Top of Text block

The Sleeping, The Swelling, The Kundalini Flowing ~ Oh My!!
Now I understand why we needed the whole month of June to ready ourselves for the month of July. These two months, in my field of vision have been connected as if one continuous energy field for a month before we even arrived in June. As we got into June I realized that June was preparing us for a full step up in vibration and use of these new intense energies of July.
What I didn’t realize was I was going to be sleeping thru July. I cannot seem to keep my eyes open beyond 1pm any more. Three days in a row I have had a 2-3 hour nap in the afternoon and am still sleeping at my usual 9pm and fully (for me) thru the night. There is just no fighting those naps either. But the dreams too… sheez. I almost never dream… those symbolic stories that are placed in your awareness as you awake, but lately, it’s all I do. Which I am kinda glad for, I love a good dream!
Now couple all this lethargy with raging Kundalini energy! Holy cow batman, my body doesn’t know if it is coming or going (no pun intended…smile.)
I really thought that the awakening of the inner raging teenage hormones had everything to do with Rick’s presence here, I think he was just the trip line because even tho he left my kundalini energy… wayyyy to present all day long, except when I am in an afternoon and evening coma!
So I have to pay attention to the energy of the readings these last three days. It is like connecting to a field of really thick molasses energy. The imagery unfolds sooooo slowly, yet with a vibrancy that melts my own wiring as I attempt to understand it all. There is also an adamancy within this energy like nothing I have ever seen before. It is DEMANDING your full and complete inner attention.
Each reading comes with this feeling, demanding expression that says “Look, we have work to do together, and unless you are completely conscious of this togetherness, we are not able to work like we are designed to.”
There is even this feeling as people try to bring “others” into their reading (spouses, kids, parents, etc) and their energy field just blocks so much with a reverberation of energy that says: “look at what is inside of you and not at what is outside of you.”
I have also found a couple of common themes now that we are three full days into this new, amniotic like energy called July. Something big, inside grows!
The field in which I read has become very distinct. Inner field is representing your inner life, connection with yourself, the energies of Shambhala as well as the Tree of Life. In fact, it is aiming to be all one connected, thriving energy.
There is a visible and tangible (to me) ring around the area that I will just say separates (in my readings) your inner energy field to your outer world experience. The focus of the energy within readings…. all about your West field life. The consumption of the harvested energy that is NOW available to you!! But, I am finding, this is not an “outside” experience. Most of the details surrounding the outer expression of your energy is blacked out. The focus has become deeply within… quite fussingly so!!
On occasion, from the inner field, we could see potentials set up near the East side of your inner life… spring, new beginnings, new planting of gardens… but not unless you have consumed at least some of the harvested energy of the West.
I became very aware thru my readings yesterday, there is a vibrational doorway getting ready to emerge in the lives of those who have consumed, intimately, with their new energy harvest. I could feel this doorway of energy in each reading… but could not see it at all. Even now the thought is like being pregnant, you know something is growing inside of you, but not yet ready to emerge within the world for you to hold.
Can we just call meditation and the apple meditation pre-natal vitamins???? (smile)

Bottom of Text block

-- Activity list --
1. Summarize the blog post on the July energies in two sentences.
2. Duplicate the portion of the blog post running from "Now couple all" down to "complete inner attention.", word for word.

Top of Data to examine

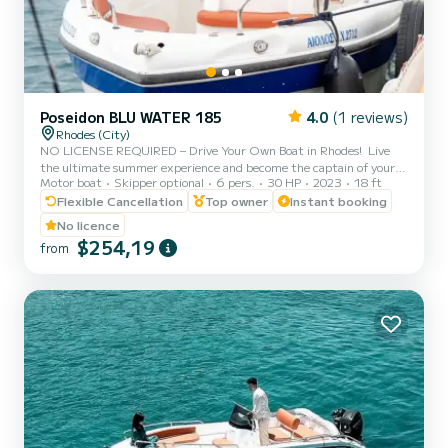
Poseidon BLU WATER 185
4.0
(1 reviews)
Rhodes (City)
NO LICENSE REQUIRED – Drive Your Own Boat in Rhodes! ️ Live
the ultimate summer experience and become the captain of your
Motor boat
Skipper optional
6 pers.
30 HP
2023
18 ft
own cruise! With our brand-new Poseidon Blu Water 185, you do not
need a boat license or any prior experience to explore the most
Flexible Cancellation
Top owner
Instant booking
beautiful spots of Rhodes. Before you set sail from Rhodes New
No licence
Marina, our professional team will provide a full 15-minute safety
$254,19
from
briefing and show you exactly how to operate the boat with total
ease and safety. Where you can go (Suggested It...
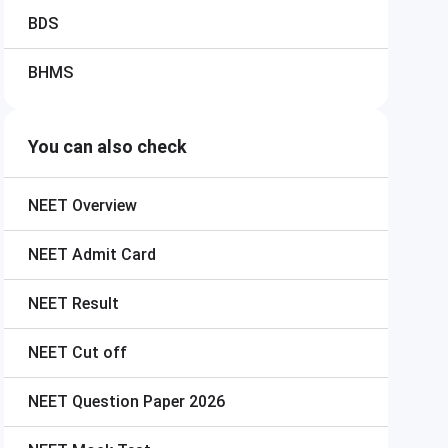
BDS
BHMS
You can also check
NEET
Overview
NEET
Admit Card
NEET
Result
NEET
Cut off
NEET
Question Paper 2026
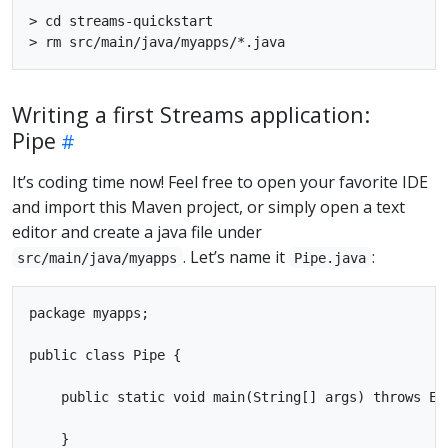
> cd streams-quickstart

Writing a first Streams application:
Pipe
It’s coding time now! Feel free to open your favorite IDE
and import this Maven project, or simply open a text
editor and create a java file under
. Let’s name it
:
src/main/java/myapps
Pipe.java
package myapps;

public class Pipe {

    public static void main(String[] args) throws Exc
    }
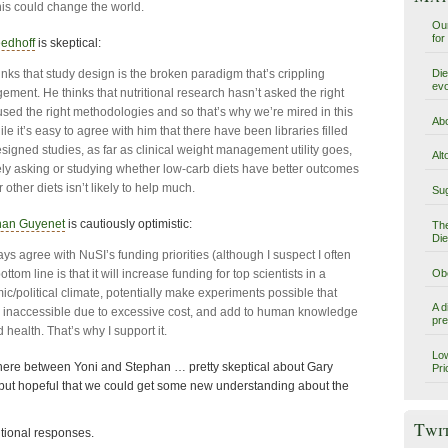
this could change the world.
Our
for
eedhoff
is skeptical:
Die
inks that study design is the broken paradigm that’s crippling
evo
ment. He thinks that nutritional research hasn’t asked the right
used the right methodologies and so that’s why we’re mired in this
Abo
e it’s easy to agree with him that there have been libraries filled
esigned studies, as far as clinical weight management utility goes,
Alt
ely asking or studying whether low-carb diets have better outcomes
r other diets isn’t likely to help much.
Sug
han Guyenet
is cautiously optimistic:
The
Die
ys agree with NuSI’s funding priorities (although I suspect I often
Obe
bottom line is that it will increase funding for top scientists in a
c/political climate, potentially make experiments possible that
A d
y inaccessible due to excessive cost, and add to human knowledge
pre
 health. That’s why I support it.
Low
ere between Yoni and Stephan … pretty skeptical about Gary
Pri
but hopeful that we could get some new understanding about the
Twi
ional responses.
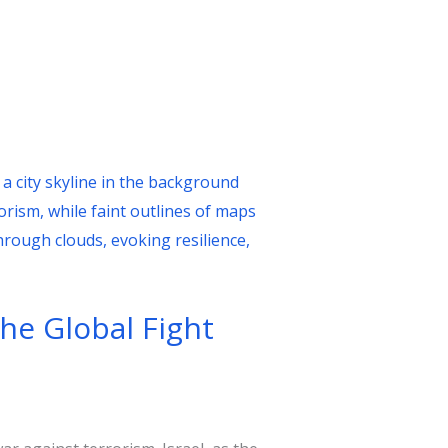
the Global Fight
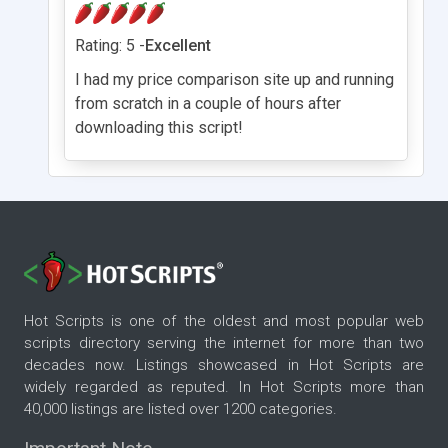
Rating: 5 -
Excellent
I had my price comparison site up and running
from scratch in a couple of hours after
downloading this script!
Hot Scripts is one of the oldest and most popular web
scripts directory serving the internet for more than two
decades now. Listings showcased in Hot Scripts are
widely regarded as reputed. In Hot Scripts more than
40,000 listings are listed over 1200 categories.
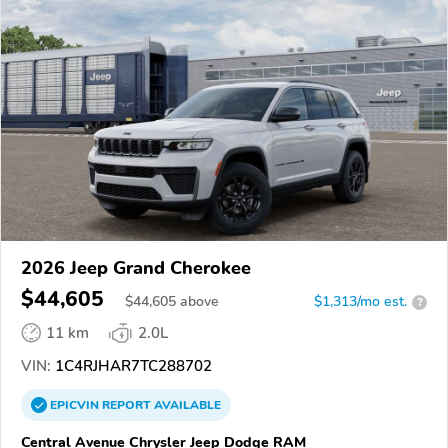
2026 Jeep Grand Cherokee
$44,605
$
44,605
above
$1,313/mo est.
?
11 km
2.0L
VIN:
1C4RJHAR7TC288702
EPICVIN
REPORT
AVAILABLE
Central Avenue Chrysler Jeep Dodge RAM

Bottom of Data to examine

-- Answers to each task --
1. The writer describes sleeping through much of early July with long afternoon naps and frequent dreams, while also feeling raging Kundalini energy. Readings in this period carry a slow, demanding energy that turns the focus deeply inward, and the writer senses an unseen vibrational doorway getting ready to emerge for those who have consumed their new energy harvest.

2.
Now couple all this lethargy with raging Kundalini energy! Holy cow batman, my body doesn’t know if it is coming or going (no pun intended…smile.)
I really thought that the awakening of the inner raging teenage hormones had everything to do with Rick’s presence here, I think he was just the trip line because even tho he left my kundalini energy… wayyyy to present all day long, except when I am in an afternoon and evening coma!
So I have to pay attention to the energy of the readings these last three days. It is like connecting to a field of really thick molasses energy. The imagery unfolds sooooo slowly, yet with a vibrancy that melts my own wiring as I attempt to understand it all. There is also an adamancy within this energy like nothing I have ever seen before. It is DEMANDING your full and complete inner attention.